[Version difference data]
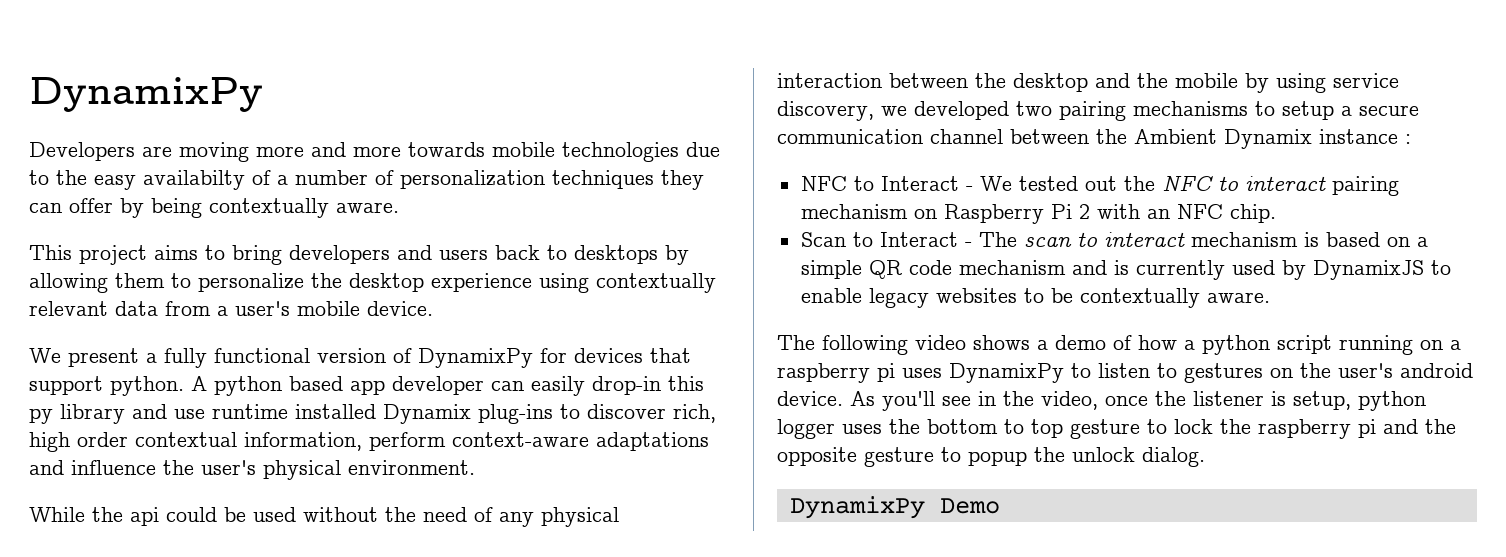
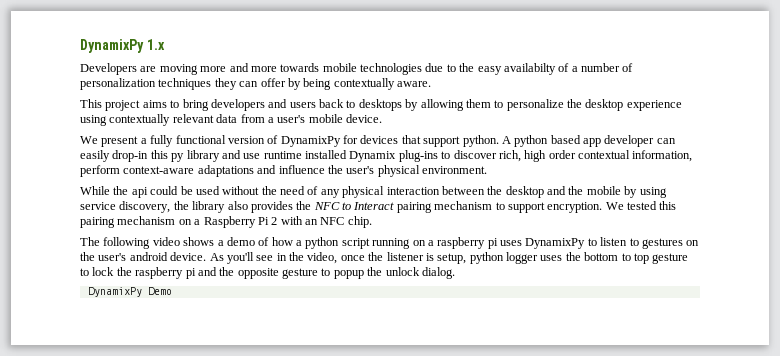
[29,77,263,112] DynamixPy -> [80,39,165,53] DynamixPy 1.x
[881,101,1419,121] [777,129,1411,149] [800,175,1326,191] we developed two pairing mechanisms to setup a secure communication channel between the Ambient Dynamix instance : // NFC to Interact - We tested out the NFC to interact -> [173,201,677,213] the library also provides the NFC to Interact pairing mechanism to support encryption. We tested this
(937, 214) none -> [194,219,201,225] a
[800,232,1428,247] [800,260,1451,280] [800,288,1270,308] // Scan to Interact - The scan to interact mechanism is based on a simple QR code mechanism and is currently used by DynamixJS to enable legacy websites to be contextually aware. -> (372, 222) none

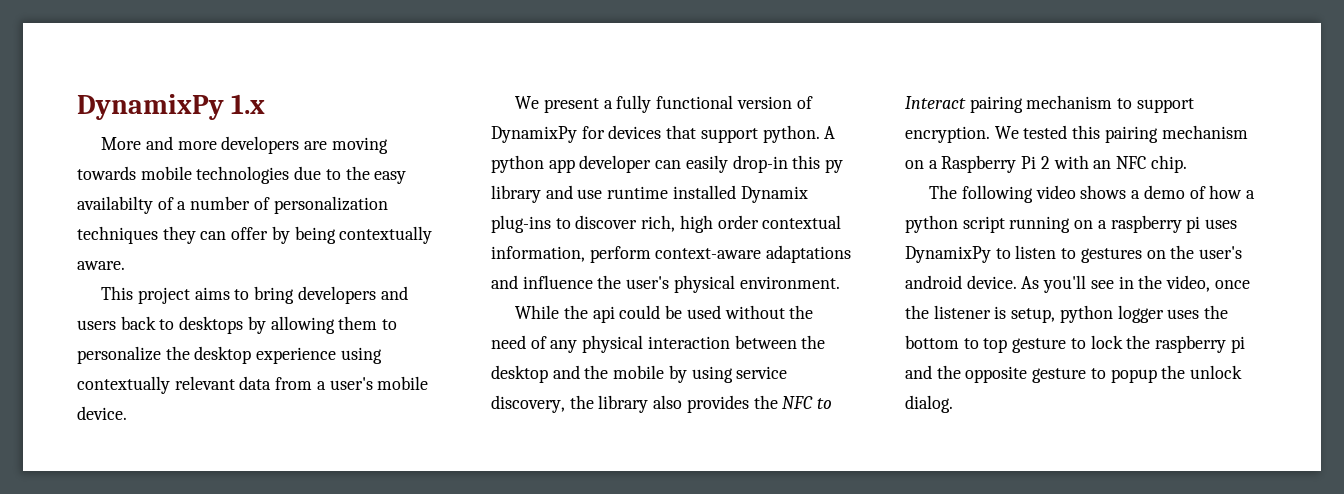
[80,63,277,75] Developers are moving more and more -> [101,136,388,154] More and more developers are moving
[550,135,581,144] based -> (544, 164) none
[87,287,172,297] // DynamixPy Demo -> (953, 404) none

[What needs to be done]
Which lines run from the one containing "[881,101,1419,121] [777,129,1411,149] [800,175,1326,191]" to the end of the data above? Set down those lines exactly, and only those, without any pictures.

[Answer to this task]
[881,101,1419,121] [777,129,1411,149] [800,175,1326,191] we developed two pairing mechanisms to setup a secure communication channel between the Ambient Dynamix instance : // NFC to Interact - We tested out the NFC to interact -> [173,201,677,213] the library also provides the NFC to Interact pairing mechanism to support encryption. We tested this
(937, 214) none -> [194,219,201,225] a
[800,232,1428,247] [800,260,1451,280] [800,288,1270,308] // Scan to Interact - The scan to interact mechanism is based on a simple QR code mechanism and is currently used by DynamixJS to enable legacy websites to be contextually aware. -> (372, 222) none

[80,63,277,75] Developers are moving more and more -> [101,136,388,154] More and more developers are moving
[550,135,581,144] based -> (544, 164) none
[87,287,172,297] // DynamixPy Demo -> (953, 404) none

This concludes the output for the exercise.